Portrait Un engagement de proximité

Par Emilie Mathys - Article paru dans le magazine AMNESTY n° 98, août 2019
«La Suisse est un pays riche, fier de ses valeurs, et qui permet à des entreprises ayant leur siège sur notre territoire de commettre des crimes à l’étranger. C’est révoltant !», s’insurge Silvia Maspoli Genetelli. Assister à une actualité régulièrement entachée par des violations des droits humains, dont les entreprises responsables portent le nom de Syngenta, Glencore, Credit Suisse ou Valcambi, toutes basées en Suisse, «bouleverse» cette Tessinoise d’origine. Elle est depuis quelques mois à la tête du comité local de Marly en faveur de l’initiative « Pour des multinationales responsables », qui veut ancrer dans la Constitution l’obligation pour les entreprises de respecter les droits humains et l’environnement.

Alors que la votation est prévue pour février 2020, à moins que le Conseil des États accepte le contre-projet indirect formulé par le Conseil national, les comités régionaux sont déjà entrés en précampagne. « Il est primordial d’anticiper et de sensibiliser la population avant que les lobbies ne débarquent avec leurs millions », rappelle la militante. « Nous n’avons pas d’argent, certes, mais nous avons du temps. »

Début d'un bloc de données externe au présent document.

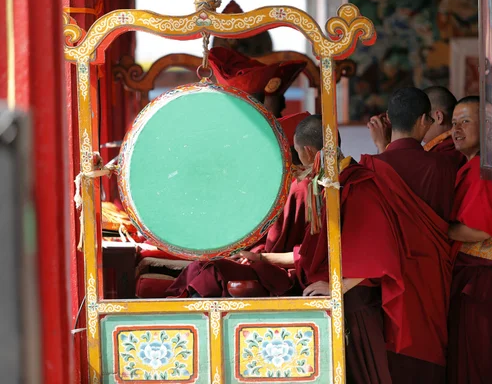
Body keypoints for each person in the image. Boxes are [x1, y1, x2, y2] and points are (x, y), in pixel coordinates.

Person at [166, 115, 334, 298]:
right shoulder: (306, 183)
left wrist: (258, 256)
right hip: (268, 262)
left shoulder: (301, 187)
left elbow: (294, 249)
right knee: (203, 265)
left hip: (284, 272)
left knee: (212, 269)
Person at [359, 87, 456, 383]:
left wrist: (381, 149)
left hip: (392, 278)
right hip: (432, 275)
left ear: (389, 119)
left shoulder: (372, 167)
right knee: (430, 352)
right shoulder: (443, 165)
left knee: (396, 355)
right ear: (425, 120)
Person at [446, 96, 492, 384]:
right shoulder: (468, 166)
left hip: (481, 282)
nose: (456, 129)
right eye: (454, 123)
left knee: (479, 361)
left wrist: (438, 229)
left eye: (466, 122)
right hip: (469, 278)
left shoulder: (484, 168)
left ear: (487, 126)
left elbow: (482, 229)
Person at [368, 85, 465, 169]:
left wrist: (382, 145)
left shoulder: (449, 153)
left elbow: (398, 182)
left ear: (438, 117)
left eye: (424, 117)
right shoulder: (440, 149)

Du temps, et aussi de l’énergie. Aller à la rencontre des citoyen·ne·s, faire valoir ses arguments et, éventuellement, rencontrer des réticences, demande une bonne dose de motivation. « Il n’y a aucune obligation à descendre sur la place publique, précise toutefois la quadragénaire, on peut déjà en parler à son entourage. » Elle évoque en passant sa coiffeuse qui a gentiment prêté son salon pour les séances du comité, actuellement composé d’une dizaine de membres engagé·e·s, convaincu·e·s de la nécessité de cette initiative.

« La force de ce texte est qu’il mêle droits humains et environnement. Tout est lié, on ne peut pas séparer l’Humain et le reste du vivant », s’enthousiasme Silvia Maspoli Genetelli. Lorsqu’elle a 11 ans, son frère aîné lui parle pour la première fois du réchauffement climatique et de la fonte des glaces, « j’en ai encore les larmes aux yeux ». Elle en tirera une très grande sensibilité pour la cause environnementale : elle fait partie du WWF, de Pro Natura, et a exercé dix ans au sein de l’Association transports et environnement. Aujourd’hui, côté professionnel, cette maman de trois filles et docteure en philosophie œuvre pour les générations futures par le prisme de l’éducation. Elle anime depuis bientôt quinze ans des ateliers de philosophie destinés aux enfants, avec pour objectif de « créer des moments de démocratie et de citoyenneté, et d’apprendre aux plus jeunes à réfléchir par eux-mêmes aux conséquences de leurs actes ». Car, comme le souligne la militante, « faire preuve d’un esprit critique c’est dire non à la manipulation ». Une méthode dont les lobbies pourraient, craint-elle, se servir via des publicités trompeuses, créant ainsi un sentiment de peur en brandissant le spectre d’un excès de régulation et de multinationales abandonnant la Suisse si l’initiative devait être acceptée.

Bref, la campagne s’annonce ardue et pourrait relever du « David contre Goliath ». Comment ne pas se sentir découragé·e ? « Créer ce comité local m’a fait du bien au niveau personnel. Pour moi le lien social est essentiel, confie Silvia Maspoli Genetelli. On a besoin de savoir que l’on n’est pas seul·e face à ces géants. » « Je voulais mettre ma frustration dans quelque chose de positif au lieu de désespérer dans mon coin », poursuit-elle. Et, côté familial, la relève semble assurée. « Dernièrement, ma fille aînée faisait du shopping avec une amie qui avait repéré un t-shirt à 7 francs. Elle lui a tout de suite fait remarquer que quelqu’un avait sans doute souffert pour le produire », raconte fièrement cette maman, qui a à cœur de sensibiliser ses enfants par la discussion et la réflexion mais aussi, parfois, par la concession.